Repeat, word for word, the portion of the passage on Chinese super cruisers that runs from "Like so many" up to and including "Atlantis or Aliens?".

- [Provided text]
════

Like so many pieces of history if you give this one any credit at all you have to change a lot of other perspectives as well. It will never catch on and consider I read this book and wrote about it on this page in December 2007.  The idea that Chinese super cruisers sailed around the world long before anyone else has yet to gain serious consideration. Thanks to the human predilection for preservation of innate prejudice it never will. I remain intrigued. And is there anyone ready to explain Bimini Road with something other than Atlantis or Aliens?

════

- [Dataset records]
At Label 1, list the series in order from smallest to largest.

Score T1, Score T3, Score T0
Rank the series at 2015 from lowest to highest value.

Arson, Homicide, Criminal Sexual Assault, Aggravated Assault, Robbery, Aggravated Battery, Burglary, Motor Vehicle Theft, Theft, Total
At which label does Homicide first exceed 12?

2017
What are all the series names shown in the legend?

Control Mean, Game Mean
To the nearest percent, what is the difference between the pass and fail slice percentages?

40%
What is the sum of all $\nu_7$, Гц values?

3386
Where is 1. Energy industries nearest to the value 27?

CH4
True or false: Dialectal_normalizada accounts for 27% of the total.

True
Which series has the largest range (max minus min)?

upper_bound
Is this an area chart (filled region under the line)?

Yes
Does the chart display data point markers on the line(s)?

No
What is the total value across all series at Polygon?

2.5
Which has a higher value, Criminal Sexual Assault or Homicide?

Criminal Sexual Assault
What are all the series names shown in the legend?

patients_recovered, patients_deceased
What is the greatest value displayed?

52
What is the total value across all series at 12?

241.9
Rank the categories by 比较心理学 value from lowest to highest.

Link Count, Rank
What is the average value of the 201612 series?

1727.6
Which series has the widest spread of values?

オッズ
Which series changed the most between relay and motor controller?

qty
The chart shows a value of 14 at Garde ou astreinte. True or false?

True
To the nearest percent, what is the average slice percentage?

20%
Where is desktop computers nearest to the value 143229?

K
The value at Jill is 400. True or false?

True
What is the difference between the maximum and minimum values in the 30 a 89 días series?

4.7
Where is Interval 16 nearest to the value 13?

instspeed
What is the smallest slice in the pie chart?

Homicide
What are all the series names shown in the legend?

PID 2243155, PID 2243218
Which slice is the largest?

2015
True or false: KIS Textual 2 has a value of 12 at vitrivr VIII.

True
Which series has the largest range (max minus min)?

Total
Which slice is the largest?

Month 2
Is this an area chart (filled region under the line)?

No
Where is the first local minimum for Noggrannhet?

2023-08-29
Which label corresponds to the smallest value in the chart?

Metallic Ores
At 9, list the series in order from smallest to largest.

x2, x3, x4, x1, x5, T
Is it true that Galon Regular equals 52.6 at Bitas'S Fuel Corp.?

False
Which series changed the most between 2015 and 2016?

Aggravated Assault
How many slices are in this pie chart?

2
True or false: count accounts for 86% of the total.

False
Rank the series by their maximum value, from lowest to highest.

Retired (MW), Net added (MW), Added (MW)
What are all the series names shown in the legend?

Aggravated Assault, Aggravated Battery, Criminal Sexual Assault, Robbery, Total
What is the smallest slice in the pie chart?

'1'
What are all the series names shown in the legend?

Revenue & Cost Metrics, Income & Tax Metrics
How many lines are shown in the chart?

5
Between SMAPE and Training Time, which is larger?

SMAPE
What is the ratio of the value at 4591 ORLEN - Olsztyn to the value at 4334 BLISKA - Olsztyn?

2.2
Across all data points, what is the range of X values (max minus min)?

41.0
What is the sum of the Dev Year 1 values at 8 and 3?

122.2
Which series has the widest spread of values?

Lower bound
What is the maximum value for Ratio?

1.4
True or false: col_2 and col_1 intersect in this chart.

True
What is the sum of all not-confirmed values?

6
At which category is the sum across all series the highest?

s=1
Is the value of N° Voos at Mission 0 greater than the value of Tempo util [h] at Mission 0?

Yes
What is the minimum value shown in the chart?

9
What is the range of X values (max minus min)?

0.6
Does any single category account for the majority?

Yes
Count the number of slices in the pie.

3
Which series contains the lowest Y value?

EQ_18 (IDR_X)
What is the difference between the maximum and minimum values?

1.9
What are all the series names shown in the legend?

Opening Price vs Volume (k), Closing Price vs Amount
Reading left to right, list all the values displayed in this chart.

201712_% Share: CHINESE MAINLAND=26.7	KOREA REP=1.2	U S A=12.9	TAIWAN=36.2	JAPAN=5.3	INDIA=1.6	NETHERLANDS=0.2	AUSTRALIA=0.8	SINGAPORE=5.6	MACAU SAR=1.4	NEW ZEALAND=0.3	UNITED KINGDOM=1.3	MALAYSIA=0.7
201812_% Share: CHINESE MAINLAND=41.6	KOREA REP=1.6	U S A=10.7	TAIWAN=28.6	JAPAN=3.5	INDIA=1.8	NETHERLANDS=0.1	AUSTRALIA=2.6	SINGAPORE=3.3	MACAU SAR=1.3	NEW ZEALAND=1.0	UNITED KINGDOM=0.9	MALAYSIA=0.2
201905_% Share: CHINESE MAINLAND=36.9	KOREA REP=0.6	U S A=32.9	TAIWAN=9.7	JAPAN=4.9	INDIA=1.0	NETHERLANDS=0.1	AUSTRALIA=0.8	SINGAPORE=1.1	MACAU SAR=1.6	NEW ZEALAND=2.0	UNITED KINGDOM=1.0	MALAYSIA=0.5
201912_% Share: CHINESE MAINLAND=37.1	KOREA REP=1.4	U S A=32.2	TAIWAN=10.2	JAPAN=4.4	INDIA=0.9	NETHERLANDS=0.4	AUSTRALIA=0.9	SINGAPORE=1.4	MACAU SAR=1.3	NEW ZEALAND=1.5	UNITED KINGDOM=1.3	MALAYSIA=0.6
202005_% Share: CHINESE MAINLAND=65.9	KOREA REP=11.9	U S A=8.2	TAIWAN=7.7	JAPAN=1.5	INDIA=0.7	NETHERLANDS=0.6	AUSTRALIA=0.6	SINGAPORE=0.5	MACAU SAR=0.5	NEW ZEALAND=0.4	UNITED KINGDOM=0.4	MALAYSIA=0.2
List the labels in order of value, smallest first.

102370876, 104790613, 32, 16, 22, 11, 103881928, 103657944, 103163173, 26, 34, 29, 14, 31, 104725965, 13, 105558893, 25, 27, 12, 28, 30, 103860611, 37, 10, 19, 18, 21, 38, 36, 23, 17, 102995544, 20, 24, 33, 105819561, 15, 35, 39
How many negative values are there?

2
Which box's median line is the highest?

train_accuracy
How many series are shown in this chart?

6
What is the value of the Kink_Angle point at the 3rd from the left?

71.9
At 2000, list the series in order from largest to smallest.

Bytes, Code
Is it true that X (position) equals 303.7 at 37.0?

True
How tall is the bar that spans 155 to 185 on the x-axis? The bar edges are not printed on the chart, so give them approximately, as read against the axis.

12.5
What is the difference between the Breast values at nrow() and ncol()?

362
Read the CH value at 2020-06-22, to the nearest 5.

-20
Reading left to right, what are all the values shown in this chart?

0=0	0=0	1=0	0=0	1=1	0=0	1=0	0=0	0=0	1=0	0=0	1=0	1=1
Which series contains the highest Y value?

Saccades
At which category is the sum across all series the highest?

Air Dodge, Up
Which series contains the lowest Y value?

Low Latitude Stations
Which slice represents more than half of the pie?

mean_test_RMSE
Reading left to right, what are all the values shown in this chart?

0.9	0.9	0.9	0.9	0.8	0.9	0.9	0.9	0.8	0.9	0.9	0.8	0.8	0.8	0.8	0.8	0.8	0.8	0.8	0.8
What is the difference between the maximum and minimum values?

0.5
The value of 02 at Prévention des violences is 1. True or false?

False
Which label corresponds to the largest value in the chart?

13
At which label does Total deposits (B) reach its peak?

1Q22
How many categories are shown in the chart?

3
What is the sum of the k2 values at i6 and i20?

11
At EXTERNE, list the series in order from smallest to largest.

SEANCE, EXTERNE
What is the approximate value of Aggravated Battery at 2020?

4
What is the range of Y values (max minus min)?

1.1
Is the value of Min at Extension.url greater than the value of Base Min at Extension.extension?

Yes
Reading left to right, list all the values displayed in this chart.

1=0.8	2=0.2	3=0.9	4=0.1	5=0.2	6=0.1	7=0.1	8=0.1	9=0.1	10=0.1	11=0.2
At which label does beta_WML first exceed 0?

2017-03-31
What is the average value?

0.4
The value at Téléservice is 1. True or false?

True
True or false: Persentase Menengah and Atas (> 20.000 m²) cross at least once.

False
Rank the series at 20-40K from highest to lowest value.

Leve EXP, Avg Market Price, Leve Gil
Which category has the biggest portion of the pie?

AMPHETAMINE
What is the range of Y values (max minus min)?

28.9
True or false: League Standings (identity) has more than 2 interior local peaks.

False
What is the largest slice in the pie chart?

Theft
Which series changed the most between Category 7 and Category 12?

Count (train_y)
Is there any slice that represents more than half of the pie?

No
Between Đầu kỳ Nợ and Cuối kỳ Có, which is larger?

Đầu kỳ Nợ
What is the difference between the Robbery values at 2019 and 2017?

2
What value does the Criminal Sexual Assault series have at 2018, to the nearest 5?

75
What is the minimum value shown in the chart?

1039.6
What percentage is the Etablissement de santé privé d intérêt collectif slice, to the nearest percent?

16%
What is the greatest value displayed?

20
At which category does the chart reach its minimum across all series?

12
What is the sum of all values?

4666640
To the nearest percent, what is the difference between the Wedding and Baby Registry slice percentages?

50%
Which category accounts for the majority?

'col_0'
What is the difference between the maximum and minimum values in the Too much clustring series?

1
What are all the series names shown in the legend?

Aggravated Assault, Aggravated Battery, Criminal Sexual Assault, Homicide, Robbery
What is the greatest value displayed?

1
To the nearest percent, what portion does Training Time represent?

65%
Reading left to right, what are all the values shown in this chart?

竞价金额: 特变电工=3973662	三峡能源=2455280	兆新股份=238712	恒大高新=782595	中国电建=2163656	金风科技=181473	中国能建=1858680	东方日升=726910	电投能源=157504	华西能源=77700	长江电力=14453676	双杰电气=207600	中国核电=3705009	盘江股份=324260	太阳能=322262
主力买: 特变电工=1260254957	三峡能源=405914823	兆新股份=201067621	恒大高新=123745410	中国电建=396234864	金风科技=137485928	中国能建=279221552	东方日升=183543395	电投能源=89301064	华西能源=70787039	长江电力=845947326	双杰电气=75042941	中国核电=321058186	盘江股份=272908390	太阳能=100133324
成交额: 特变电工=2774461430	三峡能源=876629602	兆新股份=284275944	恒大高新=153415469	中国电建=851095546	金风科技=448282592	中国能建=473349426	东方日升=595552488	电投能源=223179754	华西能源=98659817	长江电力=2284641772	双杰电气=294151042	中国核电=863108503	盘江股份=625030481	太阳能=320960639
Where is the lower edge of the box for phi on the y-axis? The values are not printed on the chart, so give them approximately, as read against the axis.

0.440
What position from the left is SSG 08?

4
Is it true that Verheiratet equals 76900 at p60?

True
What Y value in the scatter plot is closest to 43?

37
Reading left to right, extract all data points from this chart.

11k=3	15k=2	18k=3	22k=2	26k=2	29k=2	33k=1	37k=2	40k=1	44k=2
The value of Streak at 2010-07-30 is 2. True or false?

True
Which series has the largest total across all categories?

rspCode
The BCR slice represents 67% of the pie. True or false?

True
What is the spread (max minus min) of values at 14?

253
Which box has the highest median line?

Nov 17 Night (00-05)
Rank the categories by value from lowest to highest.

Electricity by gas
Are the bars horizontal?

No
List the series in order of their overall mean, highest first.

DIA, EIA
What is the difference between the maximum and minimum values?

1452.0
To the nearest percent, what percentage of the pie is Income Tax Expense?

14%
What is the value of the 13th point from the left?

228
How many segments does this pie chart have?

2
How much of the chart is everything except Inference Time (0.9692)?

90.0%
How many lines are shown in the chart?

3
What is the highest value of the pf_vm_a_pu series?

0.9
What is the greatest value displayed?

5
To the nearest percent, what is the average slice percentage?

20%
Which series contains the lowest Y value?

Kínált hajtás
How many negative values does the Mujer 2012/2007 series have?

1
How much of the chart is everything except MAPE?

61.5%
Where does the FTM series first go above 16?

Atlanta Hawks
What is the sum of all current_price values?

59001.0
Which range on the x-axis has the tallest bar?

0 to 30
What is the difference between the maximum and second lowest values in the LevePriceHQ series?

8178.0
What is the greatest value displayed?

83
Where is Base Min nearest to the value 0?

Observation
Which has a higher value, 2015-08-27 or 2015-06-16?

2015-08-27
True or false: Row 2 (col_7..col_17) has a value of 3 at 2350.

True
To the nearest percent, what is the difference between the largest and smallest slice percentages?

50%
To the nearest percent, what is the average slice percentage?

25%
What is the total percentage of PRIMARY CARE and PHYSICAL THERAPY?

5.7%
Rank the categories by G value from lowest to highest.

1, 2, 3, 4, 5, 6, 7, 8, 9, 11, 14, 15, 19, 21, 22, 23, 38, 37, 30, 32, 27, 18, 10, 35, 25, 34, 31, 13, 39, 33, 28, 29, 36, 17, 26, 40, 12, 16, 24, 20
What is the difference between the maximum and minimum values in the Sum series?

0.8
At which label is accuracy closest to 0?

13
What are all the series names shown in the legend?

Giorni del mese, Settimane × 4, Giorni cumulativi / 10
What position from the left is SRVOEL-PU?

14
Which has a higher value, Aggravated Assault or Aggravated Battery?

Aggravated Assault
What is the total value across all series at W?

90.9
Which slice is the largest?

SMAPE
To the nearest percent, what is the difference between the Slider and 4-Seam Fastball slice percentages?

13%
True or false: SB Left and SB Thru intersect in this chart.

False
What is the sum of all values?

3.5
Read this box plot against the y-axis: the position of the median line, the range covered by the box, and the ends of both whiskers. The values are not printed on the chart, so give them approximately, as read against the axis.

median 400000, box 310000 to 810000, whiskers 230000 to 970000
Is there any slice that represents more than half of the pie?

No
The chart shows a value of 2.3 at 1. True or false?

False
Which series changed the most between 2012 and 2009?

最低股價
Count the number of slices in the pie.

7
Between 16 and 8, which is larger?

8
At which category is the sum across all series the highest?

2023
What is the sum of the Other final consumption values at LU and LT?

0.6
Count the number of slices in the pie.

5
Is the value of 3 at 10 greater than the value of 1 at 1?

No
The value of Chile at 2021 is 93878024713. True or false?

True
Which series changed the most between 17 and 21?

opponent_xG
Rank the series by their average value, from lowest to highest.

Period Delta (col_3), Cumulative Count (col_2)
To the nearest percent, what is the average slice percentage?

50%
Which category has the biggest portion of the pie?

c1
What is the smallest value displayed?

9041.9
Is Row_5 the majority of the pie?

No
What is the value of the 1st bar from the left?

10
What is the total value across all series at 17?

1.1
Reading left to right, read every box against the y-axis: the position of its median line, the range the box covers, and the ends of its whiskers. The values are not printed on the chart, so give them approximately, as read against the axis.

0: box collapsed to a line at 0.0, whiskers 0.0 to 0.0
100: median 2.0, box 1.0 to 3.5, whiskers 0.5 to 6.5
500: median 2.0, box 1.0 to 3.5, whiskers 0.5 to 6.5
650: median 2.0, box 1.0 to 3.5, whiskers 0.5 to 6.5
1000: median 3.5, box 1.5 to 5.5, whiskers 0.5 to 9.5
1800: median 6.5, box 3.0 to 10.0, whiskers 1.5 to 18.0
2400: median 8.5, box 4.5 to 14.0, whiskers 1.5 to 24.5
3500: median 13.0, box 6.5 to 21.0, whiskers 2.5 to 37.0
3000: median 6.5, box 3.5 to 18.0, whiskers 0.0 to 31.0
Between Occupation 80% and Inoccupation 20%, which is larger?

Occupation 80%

════

- [Task result]
Like so many pieces of history if you give this one any credit at all you have to change a lot of other perspectives as well. It will never catch on and consider I read this book and wrote about it on this page in December 2007.  The idea that Chinese super cruisers sailed around the world long before anyone else has yet to gain serious consideration. Thanks to the human predilection for preservation of innate prejudice it never will. I remain intrigued. And is there anyone ready to explain Bimini Road with something other than Atlantis or Aliens?